# Hydrogen peroxide for killing algae



## igor.kanshyn (Jan 14, 2010)

Hi,

I read a lot about successful using hydrogen peroxide to kill algae in running tanks. 
I've tried that, not in a tank, but in boxes with plants covered with algae. I'm especially interesting in killing stringy algae. 
So, I used doses that are way bigger than people suggested (I used 1-4 ml for 1 little of water), but *it doesn't work.*.

I might did something wrong, ... it hard to imagine actually  And my 'just from a store' Hydrogen peroxide is 3% solution looks right.

Does anyone have any good/bad experience with that?

Thank you for looking.


----------



## ubr0ke (Jul 12, 2011)

do 50% water change...add nitrates, about double what ei suggests, add excel according to bottle unless you have vals or any excel sensitive plant...add an air pump and stone...3 day blackout...wrap tank with garbage bags allowing no light in..change 50% of water and continue adding nitrates according to ei..done..algae will be gone

the root of your problem is most likely low or zero nitrates..fix that and it wont come back..

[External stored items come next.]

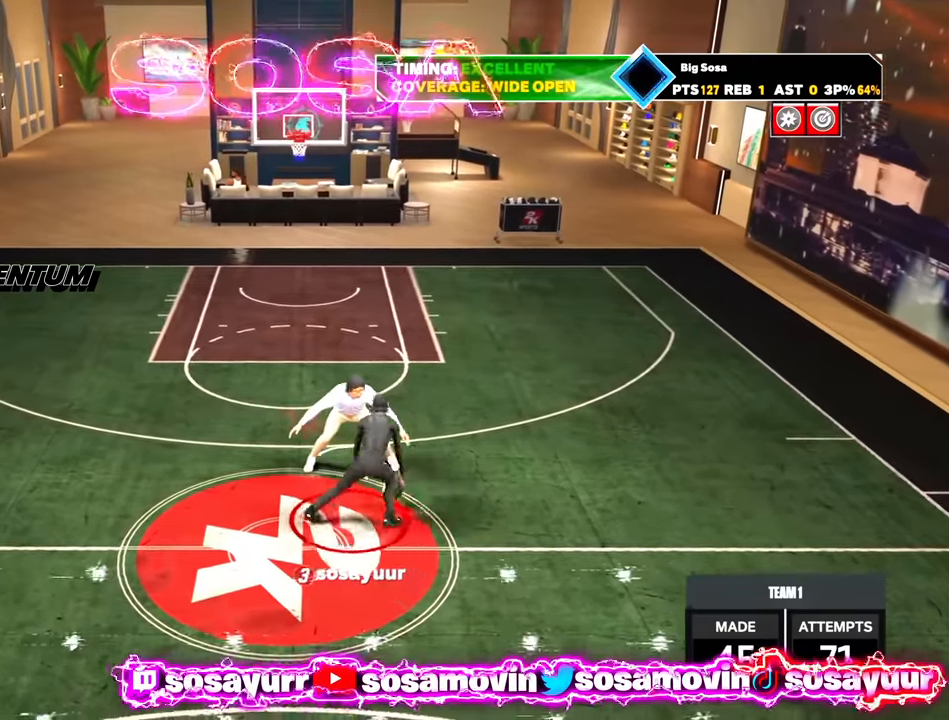
{"buttons": ["R2"], "left_stick": "center", "right_stick": "center", "events": [[33, "left_stick", "center"], [33, "right_stick", "right"], [100, "right_stick", "center"], [266, "R2", "down"], [266, "right_stick", "left"], [383, "right_stick", "center"]]}
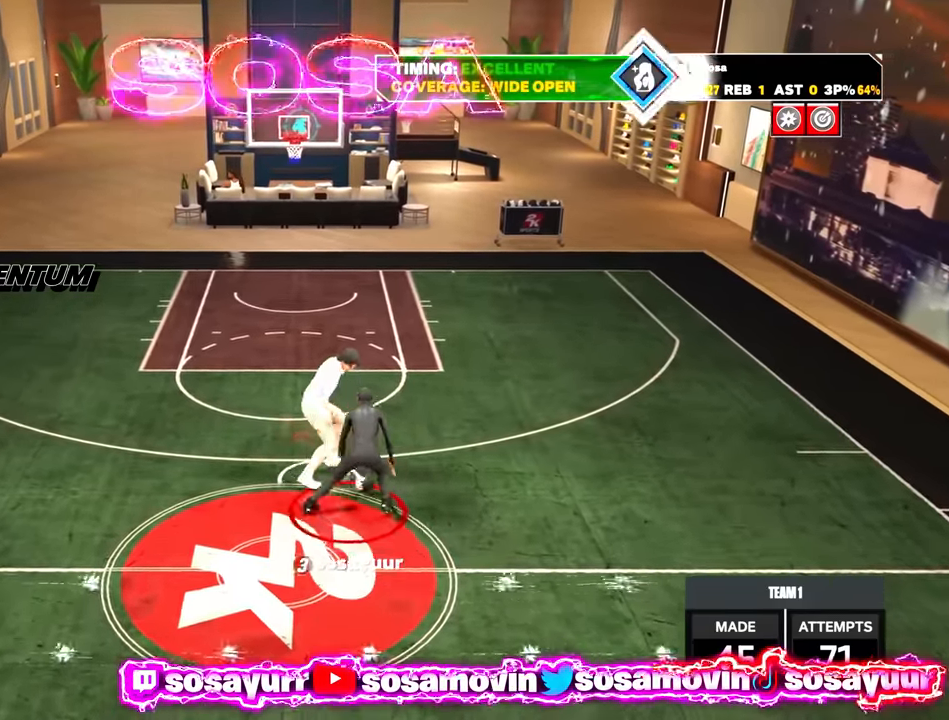
{"buttons": [], "left_stick": "up-left", "right_stick": "center", "events": [[16, "right_stick", "right"], [66, "R2", "up"], [150, "right_stick", "center"], [316, "R2", "down"], [316, "right_stick", "up-left"], [383, "right_stick", "center"], [483, "left_stick", "up-left"], [500, "R2", "up"]]}
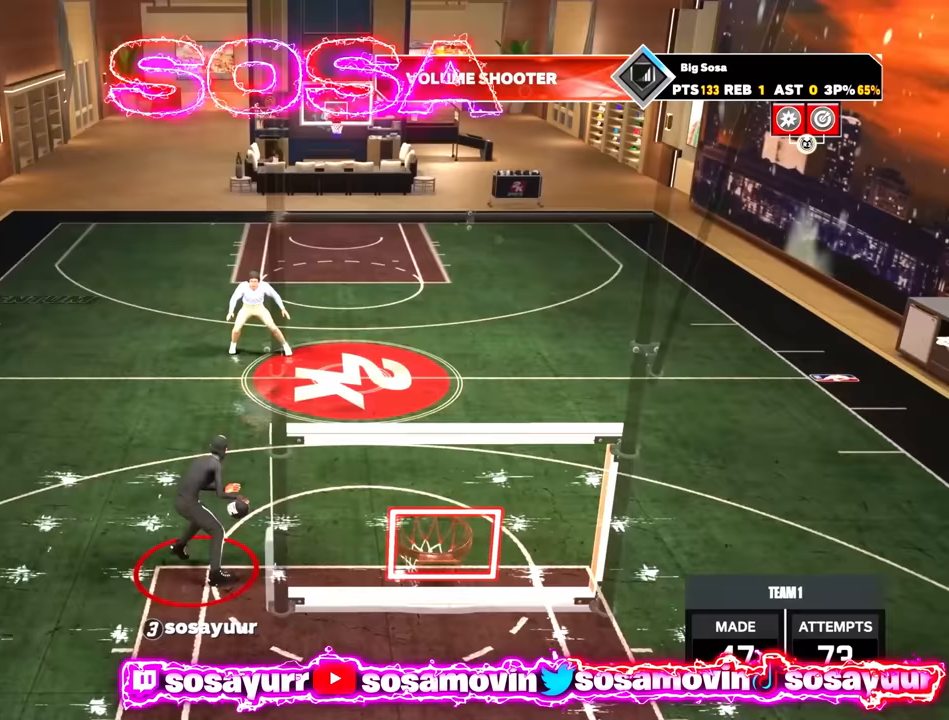
{"buttons": ["R2"], "left_stick": "right", "right_stick": "center", "events": [[33, "left_stick", "center"], [67, "right_stick", "right"], [133, "right_stick", "center"], [267, "left_stick", "up-right"], [300, "R2", "down"], [500, "left_stick", "right"]]}
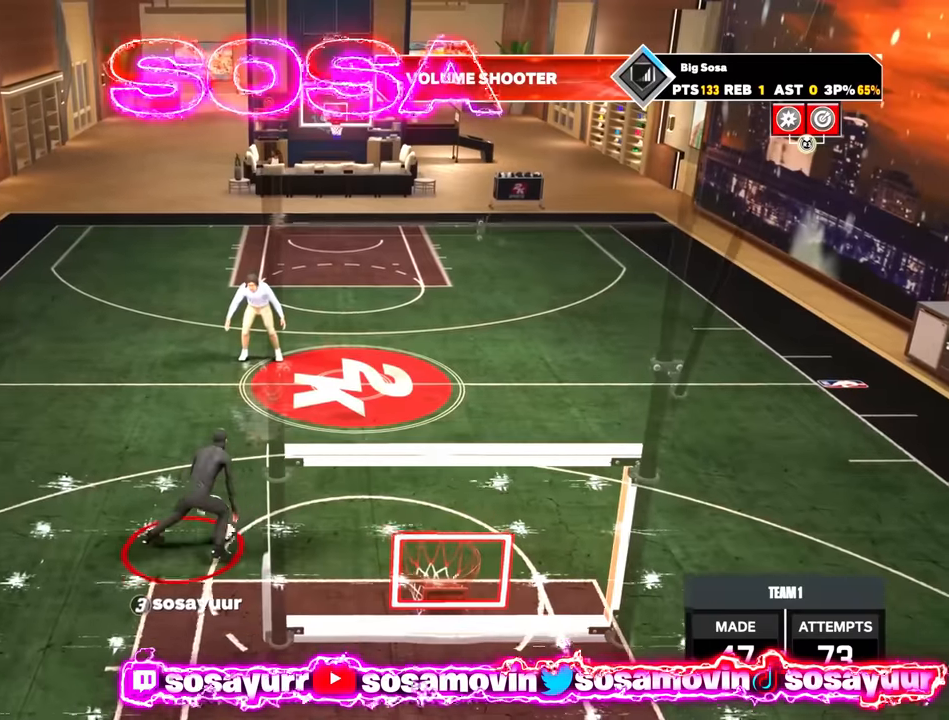
{"buttons": ["R2"], "left_stick": "center", "right_stick": "center", "events": [[200, "R2", "up"], [233, "left_stick", "center"], [400, "R2", "down"], [433, "right_stick", "up"], [500, "right_stick", "center"]]}
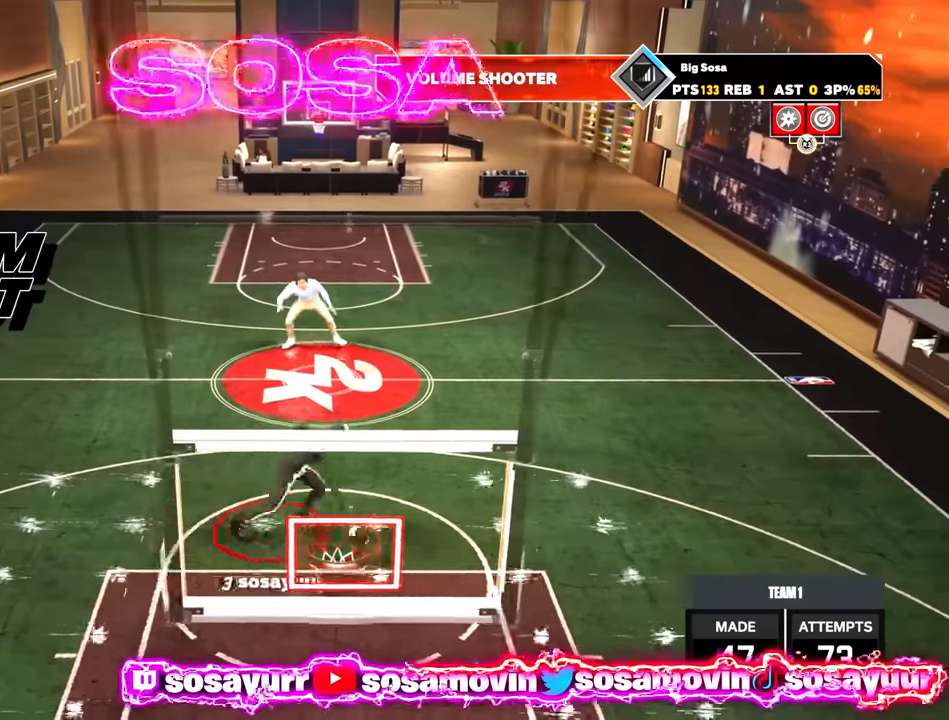
{"buttons": [], "left_stick": "center", "right_stick": "center", "events": [[100, "left_stick", "up"], [233, "R2", "up"], [300, "left_stick", "center"]]}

you can spot treat with h202 as well..but fix the issue or it will just come back


----------



## jimmyjam (Nov 6, 2007)

I never use hydrogen peroxide, but I do use bleach. Not in a running tank, but I dip plants in 5 % solution. And if you are going to try hydrogen peroxide, why dont you try a dosage that has worked for others first before moving onto heavier doses.


----------